バルカン半島の盟主セルビアのアレクサンダル・ヴチッチ大統領は親ロシア派指導者と見られているが、ロシアの著名な反体制派活動家アレクセイ・ナワリヌイ氏(47)の急死の報にショックを隠せられない。

EU外務・安全保障政策担当上級代表のジョゼップ・ボレル氏と会見するヴチッチ大統領(独ミュンヘンで開催されたMSCで、セルビア大統領府公式サイトから)

ミュンヘンで開催された第60回安全保障会議(MSC)で16日、ロシアのプーチン大統領によって夫を殺害されたナワリヌイ氏のユリア夫人が演壇に立ってプーチン大統領の蛮行を厳しく批判した直後、会場にいた国家元首、政府首脳らは一斉に立ち上がって拍手を送った。その時、ヴチッチ大統領が同じように立ち上がったが、拍手しなかった。セルビア国営放送がそのシーンを放映した。「なぜヴチッチ大統領はユリア夫人のアピールに拍手を送らなかったか」といったメディアからの批判を受けた。

ジャーナリストの質問に、ヴチッチ大統領は、「私は演壇で語っていた夫人がナワリヌイ氏の夫人とは知らなかった」と苦しい返答をしている。2メートル余りの長身のヴチッチ大統領が演壇のユリア夫人が見えなかったということはないだろう。

ロシアの著名な反体制派活動家の獄死ニュースは親ロシア派政治家として知られているヴチッチ大統領にとってもやはりショックだったはずだ。ナワリヌイ氏の死の一報を聞いた直後、「愕然とした」と答えていることから見てもその動揺ぶりが分かる。

セルビアは伝統的に親ロシア派。ロシア軍がウクライナに侵攻して以来、世界の正教会ではロシア正教会離れが急速に進んでいる中、セルビア正教会は依然、モスクワ総主教キリル1世のロシア正教会と密接な関係を維持している数少ない正教会だ。ヴチッチ大統領は外交・政治的にはロシアとの関係を深めている。ヴチッチ大統領はモスクワを訪問し、プーチン大統領と会合しウクライナ戦争では欧米諸国の対ロシア制裁に対して距離を置いてきた。

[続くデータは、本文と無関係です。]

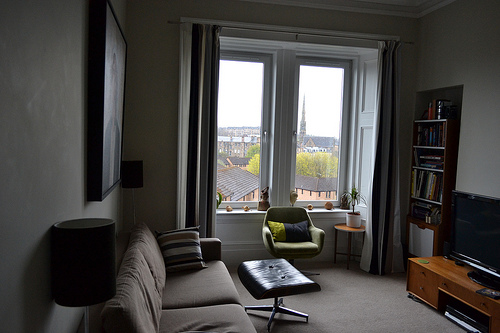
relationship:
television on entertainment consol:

その一方、ヴチッチ大統領は欧州連合(EU)加盟を模索し、ブリュッセルのバルカン半島の欧州統合政策に積極的に応じている。要するに、セルビアの国家オリエンテーションはロシアとEUの両方向に向いているわけだ。東か、西か、といったハムレット的な二者択一の悩みではなく、東も西もセルビアの国益に合致する限り、関係を深めていくという一種のプラグマティズム(実用主義)だ(「セルビア大統領『全方位外交』の行方」2022年5月3日参考)。